Progressive Decision-Making
Business Leaders can also change their decision-making criteria for daily leadership decisions to ensure that strategies are acted-out in a more predictable, progressive, less disruptive manner. Of course this has to be balanced with the need for agility. With customer sentiment and market dynamics changing more rapidly than ever before, leaders need to be highly in-tune with external factors that inform both tactical and strategic decision-making. They need to ensure businesses are agile enough to respond and quickly reconfigure when external factors threaten survival or present new opportunities. That means finding ways to ensure the company is dynamic, flexible and able to respond to external disruptions without sacrificing employee moral, productivity and collective purpose by introducing broad-sweeping internal disruptions or ‘panicking’.
Leading a Culture of Change
Last but not least, where change was once seen as something that could be managed by interim change managers as a temporary intervention, now there’s a desperate need for dedicated change experts to assume senior leadership positions working closely with executive boards. Furthermore, business leaders need to become change leaders too. Under the guidance of change experts, business leaders need to embrace constant change as part of their normal operations but they must also acquire the skills necessary to manage change effectively in collaboration with dedicated change managers in order to achieve desirable outcomes.
The above components, if deployed successfully, should result in employees not only embracing change but also effecting change as a necessary reaction to external factors threatening the organization’s survival or competitiveness in the market.

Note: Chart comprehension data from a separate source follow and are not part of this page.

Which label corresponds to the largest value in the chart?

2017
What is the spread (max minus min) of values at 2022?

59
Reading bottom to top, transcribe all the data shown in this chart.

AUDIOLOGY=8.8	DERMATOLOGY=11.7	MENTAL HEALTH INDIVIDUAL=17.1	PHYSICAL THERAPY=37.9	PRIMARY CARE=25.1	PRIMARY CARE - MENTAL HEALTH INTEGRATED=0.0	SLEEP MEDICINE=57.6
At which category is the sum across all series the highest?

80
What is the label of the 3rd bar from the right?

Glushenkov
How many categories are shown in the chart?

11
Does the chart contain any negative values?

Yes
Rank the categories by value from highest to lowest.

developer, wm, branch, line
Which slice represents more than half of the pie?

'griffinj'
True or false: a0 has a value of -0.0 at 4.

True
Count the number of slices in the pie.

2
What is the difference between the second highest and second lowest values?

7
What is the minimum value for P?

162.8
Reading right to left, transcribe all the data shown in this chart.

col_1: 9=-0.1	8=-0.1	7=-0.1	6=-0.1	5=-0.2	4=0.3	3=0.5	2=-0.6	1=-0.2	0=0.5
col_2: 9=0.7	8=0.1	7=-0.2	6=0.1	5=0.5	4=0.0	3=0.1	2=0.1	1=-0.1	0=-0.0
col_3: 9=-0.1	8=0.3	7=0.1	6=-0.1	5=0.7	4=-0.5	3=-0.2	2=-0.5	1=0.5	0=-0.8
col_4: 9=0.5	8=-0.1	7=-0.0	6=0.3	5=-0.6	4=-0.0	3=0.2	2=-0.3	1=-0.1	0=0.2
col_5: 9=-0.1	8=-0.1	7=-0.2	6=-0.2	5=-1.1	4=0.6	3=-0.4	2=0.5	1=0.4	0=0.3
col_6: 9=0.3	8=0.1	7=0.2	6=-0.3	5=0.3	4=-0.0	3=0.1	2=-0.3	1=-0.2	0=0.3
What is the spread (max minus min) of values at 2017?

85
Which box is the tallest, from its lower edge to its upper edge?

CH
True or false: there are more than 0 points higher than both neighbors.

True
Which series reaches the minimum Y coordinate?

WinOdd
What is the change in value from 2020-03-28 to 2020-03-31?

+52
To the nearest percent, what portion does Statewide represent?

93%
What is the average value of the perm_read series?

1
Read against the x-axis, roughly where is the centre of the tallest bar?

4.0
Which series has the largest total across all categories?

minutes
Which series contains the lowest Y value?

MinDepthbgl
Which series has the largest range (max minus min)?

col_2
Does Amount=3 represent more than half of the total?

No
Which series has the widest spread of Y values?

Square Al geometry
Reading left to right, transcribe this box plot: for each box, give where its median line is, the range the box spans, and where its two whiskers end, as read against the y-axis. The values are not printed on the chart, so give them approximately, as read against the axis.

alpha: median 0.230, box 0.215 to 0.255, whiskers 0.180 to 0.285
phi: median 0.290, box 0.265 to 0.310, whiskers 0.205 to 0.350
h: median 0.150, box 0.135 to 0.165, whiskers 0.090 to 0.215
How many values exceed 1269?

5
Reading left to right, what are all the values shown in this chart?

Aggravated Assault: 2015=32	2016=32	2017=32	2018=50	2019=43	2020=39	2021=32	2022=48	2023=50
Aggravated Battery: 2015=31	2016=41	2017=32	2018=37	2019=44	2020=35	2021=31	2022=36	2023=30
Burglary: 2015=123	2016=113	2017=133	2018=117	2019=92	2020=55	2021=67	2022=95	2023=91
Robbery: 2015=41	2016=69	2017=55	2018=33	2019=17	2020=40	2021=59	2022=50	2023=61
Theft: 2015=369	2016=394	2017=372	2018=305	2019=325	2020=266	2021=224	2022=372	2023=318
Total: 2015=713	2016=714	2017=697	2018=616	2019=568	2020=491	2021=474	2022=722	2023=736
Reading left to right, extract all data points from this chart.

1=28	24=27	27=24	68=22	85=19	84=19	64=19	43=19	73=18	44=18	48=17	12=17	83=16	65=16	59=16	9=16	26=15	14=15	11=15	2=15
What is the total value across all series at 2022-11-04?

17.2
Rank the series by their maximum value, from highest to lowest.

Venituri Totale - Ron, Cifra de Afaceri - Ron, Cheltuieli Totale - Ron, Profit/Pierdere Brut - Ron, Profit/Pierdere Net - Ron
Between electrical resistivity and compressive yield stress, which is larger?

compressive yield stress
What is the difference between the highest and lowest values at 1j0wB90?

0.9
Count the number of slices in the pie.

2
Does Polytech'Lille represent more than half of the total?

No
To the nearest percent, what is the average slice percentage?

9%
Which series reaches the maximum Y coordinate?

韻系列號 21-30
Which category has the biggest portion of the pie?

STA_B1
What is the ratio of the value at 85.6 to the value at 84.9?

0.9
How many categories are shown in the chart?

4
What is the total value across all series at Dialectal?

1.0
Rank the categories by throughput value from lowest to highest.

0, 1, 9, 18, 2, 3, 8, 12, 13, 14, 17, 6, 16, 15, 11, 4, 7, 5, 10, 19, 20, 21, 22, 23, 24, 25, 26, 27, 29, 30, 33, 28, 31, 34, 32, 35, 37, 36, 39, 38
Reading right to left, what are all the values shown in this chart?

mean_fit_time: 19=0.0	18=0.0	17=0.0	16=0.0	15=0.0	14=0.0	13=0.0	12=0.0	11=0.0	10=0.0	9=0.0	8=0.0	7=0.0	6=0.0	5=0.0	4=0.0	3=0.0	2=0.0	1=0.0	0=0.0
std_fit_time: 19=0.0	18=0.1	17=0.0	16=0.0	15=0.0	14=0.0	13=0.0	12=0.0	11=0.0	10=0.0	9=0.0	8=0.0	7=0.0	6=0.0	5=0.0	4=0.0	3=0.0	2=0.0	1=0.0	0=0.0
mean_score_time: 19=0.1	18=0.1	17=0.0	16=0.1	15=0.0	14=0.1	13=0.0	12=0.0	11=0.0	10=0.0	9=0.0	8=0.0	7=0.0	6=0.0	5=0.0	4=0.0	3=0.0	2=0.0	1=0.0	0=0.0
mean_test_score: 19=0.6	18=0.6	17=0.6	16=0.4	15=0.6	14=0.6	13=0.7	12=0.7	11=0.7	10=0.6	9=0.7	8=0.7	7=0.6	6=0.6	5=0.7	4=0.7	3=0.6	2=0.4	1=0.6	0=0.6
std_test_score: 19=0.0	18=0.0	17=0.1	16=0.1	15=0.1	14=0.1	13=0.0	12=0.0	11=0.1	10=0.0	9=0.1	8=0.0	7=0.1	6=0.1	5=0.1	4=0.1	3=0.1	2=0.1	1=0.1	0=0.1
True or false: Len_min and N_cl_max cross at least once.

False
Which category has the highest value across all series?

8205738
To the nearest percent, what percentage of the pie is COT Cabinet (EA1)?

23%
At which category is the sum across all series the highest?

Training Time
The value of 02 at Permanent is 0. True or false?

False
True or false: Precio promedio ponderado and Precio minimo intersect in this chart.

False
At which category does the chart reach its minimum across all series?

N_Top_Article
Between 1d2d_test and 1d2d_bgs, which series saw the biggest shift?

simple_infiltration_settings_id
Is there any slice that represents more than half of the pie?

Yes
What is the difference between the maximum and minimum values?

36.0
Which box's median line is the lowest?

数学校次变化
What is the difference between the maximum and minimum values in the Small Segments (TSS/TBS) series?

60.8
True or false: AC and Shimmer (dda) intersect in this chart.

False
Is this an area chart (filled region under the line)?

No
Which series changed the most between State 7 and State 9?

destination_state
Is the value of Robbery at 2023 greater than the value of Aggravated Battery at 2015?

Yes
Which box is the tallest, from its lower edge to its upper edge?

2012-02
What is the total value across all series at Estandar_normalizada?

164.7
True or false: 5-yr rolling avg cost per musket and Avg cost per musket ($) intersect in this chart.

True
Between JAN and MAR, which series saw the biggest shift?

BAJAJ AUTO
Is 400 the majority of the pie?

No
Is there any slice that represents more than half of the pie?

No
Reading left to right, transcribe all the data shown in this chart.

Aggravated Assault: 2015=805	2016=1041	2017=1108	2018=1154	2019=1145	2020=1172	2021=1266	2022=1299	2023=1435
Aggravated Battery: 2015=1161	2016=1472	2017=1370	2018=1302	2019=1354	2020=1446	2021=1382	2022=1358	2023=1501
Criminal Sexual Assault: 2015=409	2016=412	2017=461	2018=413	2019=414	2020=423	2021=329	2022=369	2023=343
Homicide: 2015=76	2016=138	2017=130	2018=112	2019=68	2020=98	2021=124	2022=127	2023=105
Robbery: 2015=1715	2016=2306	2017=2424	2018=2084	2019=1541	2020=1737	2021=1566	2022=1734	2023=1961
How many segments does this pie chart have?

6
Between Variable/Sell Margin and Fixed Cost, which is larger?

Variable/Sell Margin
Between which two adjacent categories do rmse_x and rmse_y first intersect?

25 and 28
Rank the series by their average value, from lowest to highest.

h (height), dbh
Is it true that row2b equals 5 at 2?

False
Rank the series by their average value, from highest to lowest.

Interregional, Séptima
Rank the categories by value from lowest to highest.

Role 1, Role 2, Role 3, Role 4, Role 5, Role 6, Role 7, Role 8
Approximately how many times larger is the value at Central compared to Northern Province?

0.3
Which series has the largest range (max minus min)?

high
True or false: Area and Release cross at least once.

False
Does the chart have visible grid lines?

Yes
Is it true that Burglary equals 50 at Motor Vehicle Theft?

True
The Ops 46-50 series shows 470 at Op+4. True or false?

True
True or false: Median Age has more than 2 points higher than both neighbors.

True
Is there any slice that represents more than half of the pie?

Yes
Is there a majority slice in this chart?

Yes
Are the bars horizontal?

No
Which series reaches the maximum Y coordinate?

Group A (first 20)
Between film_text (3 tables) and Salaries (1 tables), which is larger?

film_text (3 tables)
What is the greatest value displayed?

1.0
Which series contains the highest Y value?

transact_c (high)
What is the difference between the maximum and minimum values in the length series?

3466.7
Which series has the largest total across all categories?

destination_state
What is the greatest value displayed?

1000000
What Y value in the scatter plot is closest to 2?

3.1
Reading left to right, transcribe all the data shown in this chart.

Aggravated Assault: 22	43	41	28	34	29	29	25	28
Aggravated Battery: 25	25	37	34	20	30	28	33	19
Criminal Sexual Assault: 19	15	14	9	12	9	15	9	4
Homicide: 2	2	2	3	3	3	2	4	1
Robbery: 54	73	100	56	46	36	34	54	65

Organizational change has never been so important as it is today. Technology is driving the next revolution…the fourth industrial revolution…the rapid acceleration of progress through the fusion of advanced technologies. The increasing frequency with which macro-environments, markets and customer expectations are changing necessitates a new approach to change delivery. An exponential growth in the cumulative knowledge of our species demands that organizations find ever-more valuable ways of collecting and manipulating data in order to remain competitive and pass on that value by way of better products and services. We all need to participate in leading and embracing change. That may mean overcoming our natural instincts, but by leading change we set up the conditions necessary for a change in our own limiting mindset. As we become comfortable with change we become empowered and inspired to take action. And our potential as human beings is realized through our collective progress, both organizationally and as a species. As president John F. Kennedy once said, “Change is the Law of Life”.
References:
Ashforth, Blake E. et al. (2008). Identification in Organizations: An Examination of Four Fundamental Questions. Journal of Management. 34(3), pp.325-374.
Nicholson, Nigel. (1998). How Hardwired is Human Behaviour? Harvard Business Review, July-Aug, p.16.
Schwab, Klaus. (2016). The Fourth Industrial Revolution: what it means, how to respond. [Online]. [Accessed 13 March 2020]. Available from: https://www.weforum.org/agenda/2016/01/the-fourth-industrial-revolution-what-it-means-and-how-to-respond/
Sinek, Simon. (2014). Why good leaders make you feel safe. TED Talks.